A NORTH Somerset zoo farm has welcomed hundreds of wonky Christmas trees to its farm shop.

Noah's Ark Zoo Farm, a registered charity, can be found in Wraxall. It is one of the first to stock wonky Christmas trees, which are said to be "full of character."

Chris Brookes, catering and retail manager at the zoo, said: “These trees which are sourced locally come in a range of slightly unusual and truly unique shapes, making them full of character!”

According to the zoo farm, 26% of Brits have less than £300 to cover the costs associated with Christmas, which includes presents, decorations and food and drink.
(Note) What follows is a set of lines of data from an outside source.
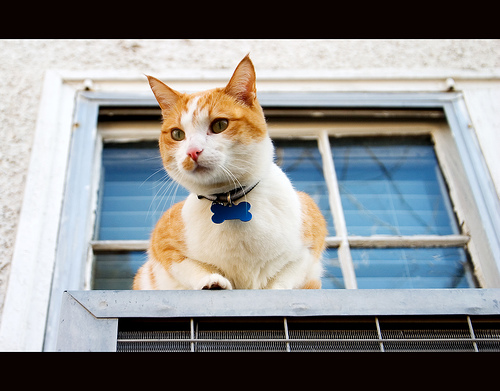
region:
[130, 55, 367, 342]
A brown and white cat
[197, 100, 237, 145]
A brown and white cat's eye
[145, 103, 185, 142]
A brown and white cat's eye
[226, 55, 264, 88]
A brown and white cat's ear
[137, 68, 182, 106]
A brown and white cat's ear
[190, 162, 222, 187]
A brown and white cat's mouth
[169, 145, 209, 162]
A brown and white cat's nose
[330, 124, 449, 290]
A clear glass window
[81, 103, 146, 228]
A clear glass window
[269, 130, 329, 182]
A clear glass window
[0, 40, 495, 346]
cat is sitting outside a window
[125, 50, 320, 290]
cat has a blue tag on her collar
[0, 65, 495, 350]
window frame is painted white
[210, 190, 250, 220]
pet name tag is blue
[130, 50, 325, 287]
cat is orange and white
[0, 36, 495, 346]
cat is sitting on an air vent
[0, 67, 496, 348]
window has blinds inside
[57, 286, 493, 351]
air vent is silver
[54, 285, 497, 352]
air vent is made of metal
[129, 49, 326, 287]
cat is furry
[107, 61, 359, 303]
a cat on an AC unit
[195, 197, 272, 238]
a blue tag on collar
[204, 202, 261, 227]
a blue bone on cat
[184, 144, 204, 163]
a small pink nose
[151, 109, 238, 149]
green eyes of cat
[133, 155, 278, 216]
white whiskers of cat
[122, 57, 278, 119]
two pointy ears of cat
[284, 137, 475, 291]
reflection of tree limbs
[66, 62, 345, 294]
an orange and white cat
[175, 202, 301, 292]
white chest of cat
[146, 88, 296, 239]
cat sitting on window a/c unit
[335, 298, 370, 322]
a/c unit is gray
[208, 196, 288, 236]
tag on collar is blue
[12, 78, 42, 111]
gray stucco on wall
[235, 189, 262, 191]
cat's collar is black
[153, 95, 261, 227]
cat is tan and white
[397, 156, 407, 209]
shiny pane of window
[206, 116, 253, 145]
cat has green eyes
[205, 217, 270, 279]
cat has white chest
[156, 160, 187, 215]
cat has white whiskers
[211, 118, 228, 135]
the eye of a cat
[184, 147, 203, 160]
the nose of a cat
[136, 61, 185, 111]
the ear of a cat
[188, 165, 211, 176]
the mouth of a cat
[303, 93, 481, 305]
a window of a house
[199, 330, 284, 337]
a mesh on the window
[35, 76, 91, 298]
the frame of a window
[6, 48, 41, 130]
the wall of a house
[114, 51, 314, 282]
a cat in the window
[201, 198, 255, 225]
a blue ornament on a cat's neck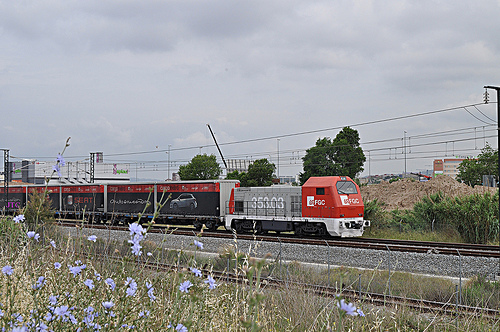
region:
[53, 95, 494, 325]
a train on tracks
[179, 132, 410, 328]
tracks with a train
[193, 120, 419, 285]
train tracks with a train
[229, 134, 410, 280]
a silver and red train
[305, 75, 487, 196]
power lines in the air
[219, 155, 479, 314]
train tracks with rocks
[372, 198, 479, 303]
rocks surrounding tracks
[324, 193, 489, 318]
rocks surround train tracks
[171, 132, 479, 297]
train tracks with train cars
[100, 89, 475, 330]
train cars on a track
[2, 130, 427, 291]
Train moving through the countryside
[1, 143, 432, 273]
Freight train delivering goods to a city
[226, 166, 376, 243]
Locomotive of a freight train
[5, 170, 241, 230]
Boxcars of a freight train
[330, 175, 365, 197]
Windshield of a freight train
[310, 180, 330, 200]
Window of a freight train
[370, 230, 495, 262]
Tracks used by freight trains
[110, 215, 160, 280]
Flower growing beside train tracks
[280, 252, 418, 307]
Grass growing beside train tracks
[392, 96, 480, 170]
Power lines running beside train tracks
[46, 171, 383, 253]
a long narrow train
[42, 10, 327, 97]
The sky is cloudy.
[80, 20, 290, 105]
The sky is overcast.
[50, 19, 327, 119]
The clouds are gray and white.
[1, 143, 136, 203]
Buildings are in the background.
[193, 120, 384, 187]
Trees are in the background.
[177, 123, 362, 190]
The trees have leaves.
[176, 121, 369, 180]
The trees are green.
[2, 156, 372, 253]
The train is long.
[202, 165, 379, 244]
The train is red and white.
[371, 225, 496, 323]
Two sets of train tracks.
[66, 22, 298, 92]
The clouds are blue, white and gray.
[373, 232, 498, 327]
Two sets of railroad tracks.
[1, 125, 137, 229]
A building is in the background.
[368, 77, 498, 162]
Power lines are above.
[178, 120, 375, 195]
The trees have leaves on them.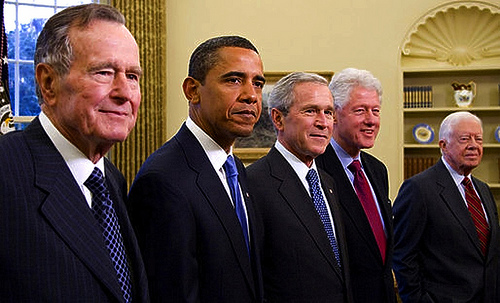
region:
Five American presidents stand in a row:
[2, 15, 467, 231]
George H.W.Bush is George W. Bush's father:
[35, 30, 125, 155]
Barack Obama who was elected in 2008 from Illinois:
[180, 30, 260, 145]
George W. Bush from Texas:
[272, 65, 342, 192]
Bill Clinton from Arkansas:
[335, 55, 385, 145]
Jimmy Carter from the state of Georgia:
[427, 101, 493, 171]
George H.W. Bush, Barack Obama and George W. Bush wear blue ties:
[45, 77, 336, 282]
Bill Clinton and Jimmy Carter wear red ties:
[337, 100, 477, 227]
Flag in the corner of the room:
[0, 58, 25, 139]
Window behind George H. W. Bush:
[3, 21, 93, 143]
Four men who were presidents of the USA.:
[13, 6, 497, 297]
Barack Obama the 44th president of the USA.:
[135, 1, 270, 297]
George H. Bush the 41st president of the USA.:
[7, 1, 148, 299]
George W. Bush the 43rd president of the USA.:
[263, 57, 338, 299]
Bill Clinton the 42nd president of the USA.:
[333, 64, 405, 301]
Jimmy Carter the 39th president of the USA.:
[411, 97, 498, 297]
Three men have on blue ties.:
[10, 0, 355, 283]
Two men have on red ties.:
[328, 50, 496, 295]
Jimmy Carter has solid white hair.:
[405, 105, 490, 300]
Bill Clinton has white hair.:
[332, 57, 392, 223]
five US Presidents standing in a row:
[30, 7, 491, 193]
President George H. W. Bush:
[37, 5, 144, 202]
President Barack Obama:
[171, 33, 278, 176]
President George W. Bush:
[270, 67, 337, 182]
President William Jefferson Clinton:
[323, 61, 388, 173]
Larry Bush, managing director of Noah’s Ark, said: “With the cost-of-living crisis impacting many families across the UK, we are pleased to offer a sustainable and cost-effective way to purchase a traditional Christmas tree, for a fraction of the cost of a typical tree.

"The figures show that the average price for a standard Christmas tree in the UK this year will be £88. However, our starting price for a real tree is just £25.

“We’re very excited to see how our visitors will get creative with their wonky Christmas trees. Some of the trees have two heads, so families won’t have to make the tough decision about who gets the all-important job of placing the star at the top of the tree!”

The wonky trees can be viewed in their full glory at the Wonky Christmas Tree walk-through, which is included with zoo admission.

25 years ago, dairy farmers Anthony and Christina Bush opened the zoo's gates to the public, encouraging their first visitors to take part in a variety of fun farm activities like bottle feeding lambs, tractor rides and playing in the straw den.

As the farm gained more popularity, they added more species to their collection, including Rhinos, Giraffes, Lions, Spectacled Bears and African Elephants, taking advantage of their 100 acres of countryside to create large enclosures.

The zoo now boasts the largest Elephant habitat in the UK.

Staff from the zoo also make 20,000 school visits each year, as well as undertaking outreach visits to schools, care homes and holiday clubs to educate people on the importance of conservation.